Stevenson and his family said they want to ensure that the opportunity for students to learn through community-focused service-learning.
“BASEE will partner with community businesses as part of our service-learning curriculum that will allow students to have real, hands-on work experience,” said Berry.
That work and service experience will bring students knowledge of their community needs and challenges, helping them to, hopefully, innovate in those spaces,” representatives added. “Combined with a rigorous academic curriculum and social justice lens, BASSE will offer students a unique chance to explore, achieve, and create impact at school and in their community.”
The Lewes Public Library is an independent library serving the greater Lewes area since 1935. The Lewes Public Library is a part of the Delaware Library Consortium, which includes 33 public libraries plus a number of academic and special libraries throughout the State of Delaware. In collaboration with this Consortium, the library serves adults, young adults and children in the city of Lewes and its surrounding area.

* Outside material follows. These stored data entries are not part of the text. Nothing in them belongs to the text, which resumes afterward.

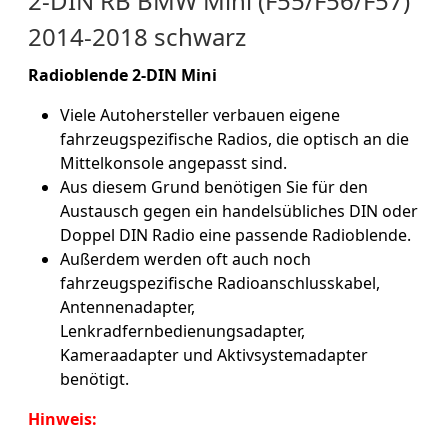
2-DIN RB BMW Mini (F55/F56/F57)
2014-2018 schwarz
Radioblende 2-DIN Mini
Viele Autohersteller verbauen eigene
fahrzeugspezifische Radios, die optisch an die
Mittelkonsole angepasst sind.
Aus diesem Grund benötigen Sie für den
Austausch gegen ein handelsübliches DIN oder
Doppel DIN Radio eine passende Radioblende.
Außerdem werden oft auch noch
fahrzeugspezifische Radioanschlusskabel,
Antennenadapter,
Lenkradfernbedienungsadapter,
Kameraadapter und Aktivsystemadapter
benötigt.
Hinweis:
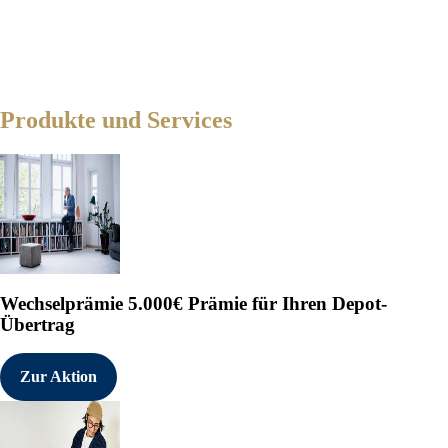
Produkte und Services
Wechselprämie
5.000€ Prämie für Ihren Depot-
Übertrag
Zur Aktion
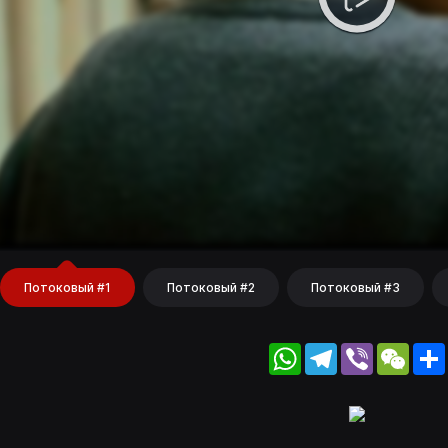
Потоковый #1
Потоковый #2
Потоковый #3
WhatsApp
Telegram
Viber
WeC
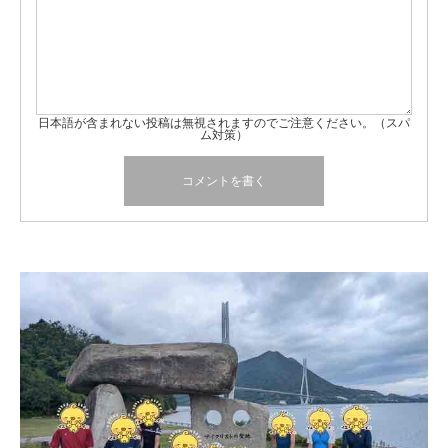
日本語が含まれない投稿は無視されますのでご注意ください。（スパ
ム対策）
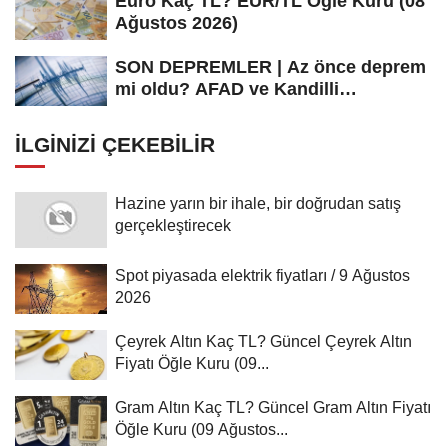
Euro Kaç TL? EUR/TL Öğle Kuru (08
Ağustos 2026)
SON DEPREMLER | Az önce deprem
mi oldu? AFAD ve Kandilli
Rasathanesi...
İLGINIZI ÇEKEBILIR
Hazine yarın bir ihale, bir doğrudan satış
gerçekleştirecek
Spot piyasada elektrik fiyatları / 9 Ağustos
2026
Çeyrek Altın Kaç TL? Güncel Çeyrek Altın
Fiyatı Öğle Kuru (09...
Gram Altın Kaç TL? Güncel Gram Altın Fiyatı
Öğle Kuru (09 Ağustos...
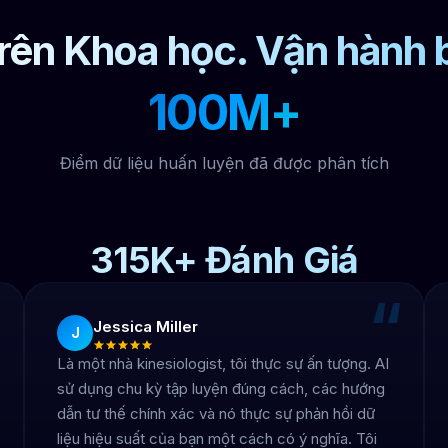
rên Khoa học. Vận hành b
100M+
Điểm dữ liệu huấn luyện đã được phân tích
315K+ Đánh Giá
“
“
Jessica Miller
J
Là một nhà kinesiologist, tôi thực sự ấn tượng. AI
sử dụng chu kỳ tập luyện đúng cách, các hướng
dẫn tư thế chính xác và nó thực sự phản hồi dữ
liệu hiệu suất của bạn một cách có ý nghĩa. Tôi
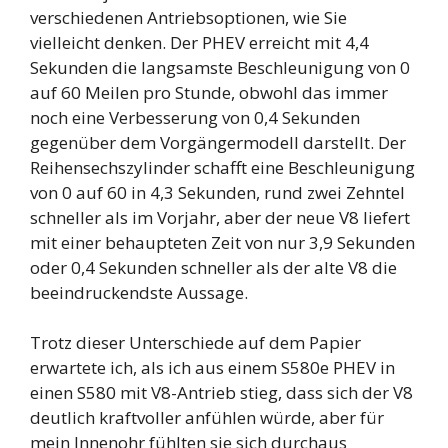
verschiedenen Antriebsoptionen, wie Sie
vielleicht denken. Der PHEV erreicht mit 4,4
Sekunden die langsamste Beschleunigung von 0
auf 60 Meilen pro Stunde, obwohl das immer
noch eine Verbesserung von 0,4 Sekunden
gegenüber dem Vorgängermodell darstellt. Der
Reihensechszylinder schafft eine Beschleunigung
von 0 auf 60 in 4,3 Sekunden, rund zwei Zehntel
schneller als im Vorjahr, aber der neue V8 liefert
mit einer behaupteten Zeit von nur 3,9 Sekunden
oder 0,4 Sekunden schneller als der alte V8 die
beeindruckendste Aussage.
Trotz dieser Unterschiede auf dem Papier
erwartete ich, als ich aus einem S580e PHEV in
einen S580 mit V8-Antrieb stieg, dass sich der V8
deutlich kraftvoller anfühlen würde, aber für
mein Innenohr fühlten sie sich durchaus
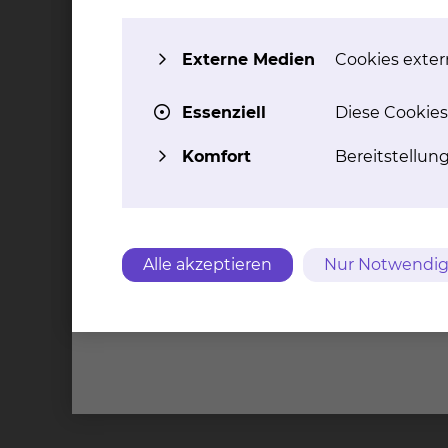
Unterst
während
Besuchsservice
stationä
Externe Medien
Cookies extern
Aufentha
Essenziell
Diese Cookies
Kontakt
Impressu
Komfort
Bereitstellun
Städtis
Brauns
Alle akzeptieren
Nur Notwendig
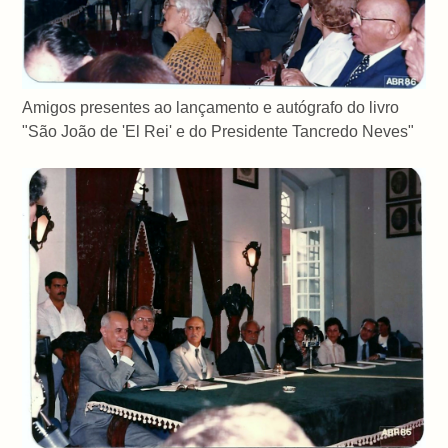
Amigos presentes ao lançamento e autógrafo do livro
"São João de 'El Rei' e do Presidente Tancredo Neves"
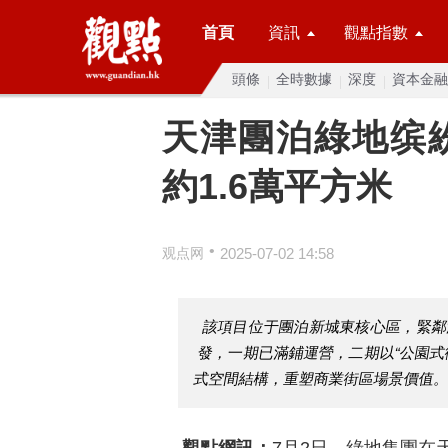
首頁
資訊
觀點指數
頭條
全時數據
深度
資本金融
天津團泊綠地缤
約1.6萬平方米
•
观点网
2025-07-02 14:58
該項目位于團泊新城東核心區，緊鄰
發，一期已滿鋪運營，二期以“公園式
式空間結構，重塑商業街區場景價值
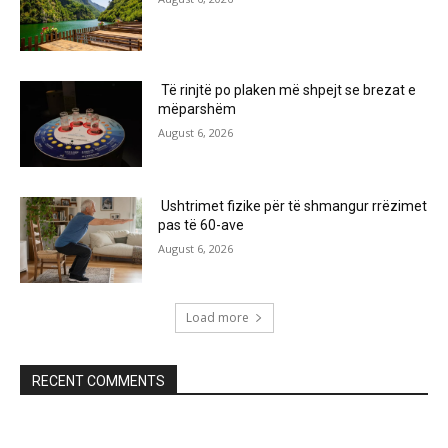
Të rinjtë po plaken më shpejt se brezat e
mëparshëm
August 6, 2026
Ushtrimet fizike për të shmangur rrëzimet
pas të 60-ave
August 6, 2026
Load more
RECENT COMMENTS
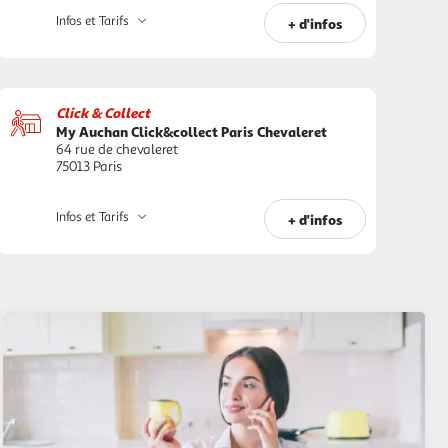
Infos et Tarifs
+ d'infos
Click & Collect
My Auchan Click&collect Paris Chevaleret
64 rue de chevaleret
75013 Paris
Infos et Tarifs
+ d'infos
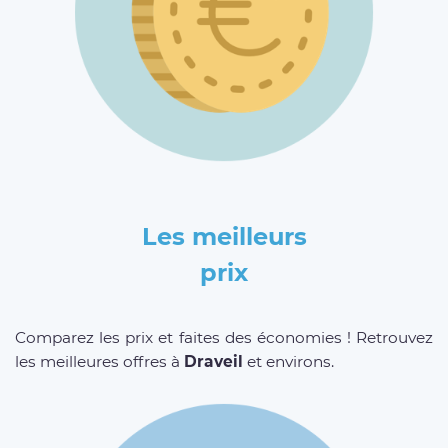
Les meilleurs
prix
Comparez les prix et faites des économies ! Retrouvez
les meilleures offres à
Draveil
et environs.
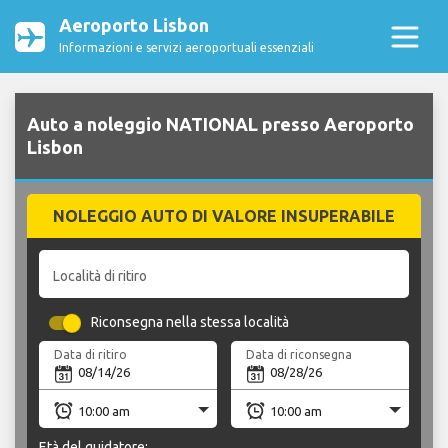
Aeroporto Lisbon
Informazioni e servizi aeroportuali essenziali
Auto a noleggio NATIONAL presso Aeroporto
Lisbon
NOLEGGIO AUTO DI VALORE INSUPERABILE
Località di ritiro
Riconsegna nella stessa località
Data di ritiro
Data di riconsegna
Età del guidatore:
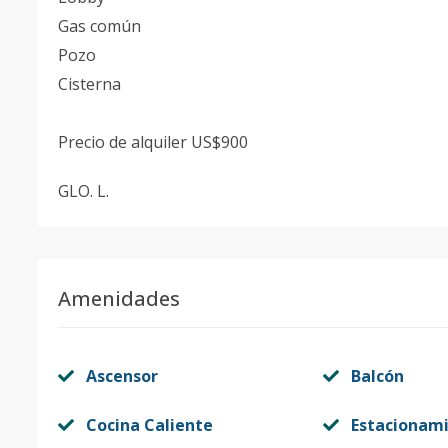
Gas común
Pozo
Cisterna
Precio de alquiler US$900
GLO. L.
Amenidades
Ascensor
Balcón
Cocina Caliente
Estacionam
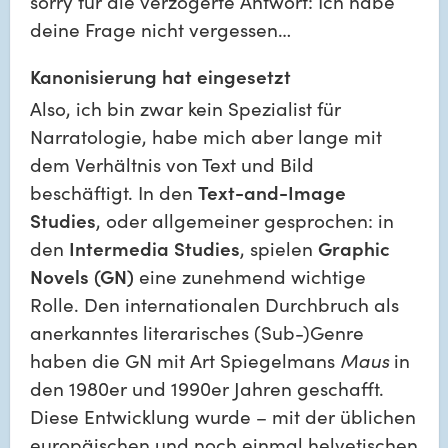
sorry für die verzögerte Antwort: Ich habe 
deine Frage nicht vergessen… 
Kanonisierung hat eingesetzt 
Also, ich bin zwar kein Spezialist für 
Narratologie, habe mich aber lange mit 
dem Verhältnis von Text und Bild 
beschäftigt. In den 
Text-and-Image 
Studies
, oder allgemeiner gesprochen: in 
den 
Intermedia Studies
, spielen 
Graphic 
Novels (GN)
 eine zunehmend wichtige 
Rolle. Den internationalen Durchbruch als 
anerkanntes literarisches (Sub-)Genre 
haben die GN mit Art Spiegelmans 
Maus
 in 
den 1980er und 1990er Jahren geschafft. 
Diese Entwicklung wurde – mit der üblichen 
europäischen und noch einmal helvetischen 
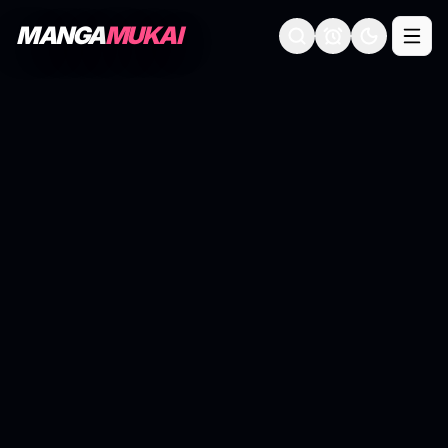
MANGA
MUKAI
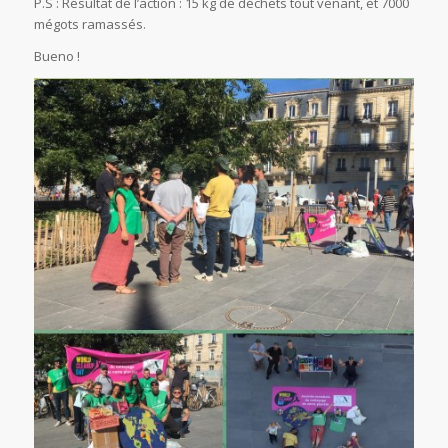
P.S : Résultat de l’action : 15 kg de déchets tout venant, et 7000
mégots ramassés.
Bueno !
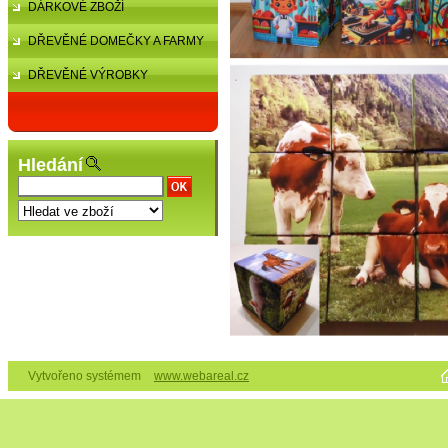
DÁRKOVÉ ZBOŽÍ
DŘEVĚNÉ DOMEČKY A FARMY
DŘEVĚNÉ VÝROBKY
Hledání
Vytvořeno systémem
www.webareal.cz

The mission of the Lewes Public Library is to provide access to a wide variety of educational, informational and recreational materials to members of the community through traditional and emerging technologies. The library is designed to be responsive to the needs of the community and supports programs, especially for children, to encourage a lifelong love of reading and learning. For more information about the library, including virtual programs and services being offered at this time, visit the website at lewes.lib.de.us.
The Southern Delaware Alliance for Racial Justice (SDARJ) is a non-partisan organization educating, informing, and advocating for racial justice, equality, and fair opportunity. SDARJ sponsors programs and develops materials to educate SDARJ members and affected individuals, families, and the general public regarding racial and class disparities in the criminal justice system, causes and effects of mass incarceration, and the need for reform to ensure equal treatment for all.
The goals of SDARJ are to educate for change through knowledge and understanding of past and current racial issues and conditions; enrich our cultural environment through multi-racial collaboration; address racial and criminal injustice and advocate for ways to improve the criminal justice system in Delaware; collaborate with like-minded groups to challenge structural and systemic racism; and promote positive change for the future of our youth.
The online event is offered through Zoom and is free to the public. Registration is required to receive information on how to join the meeting.
Register online at tinyurl.com/zoomwithauthors.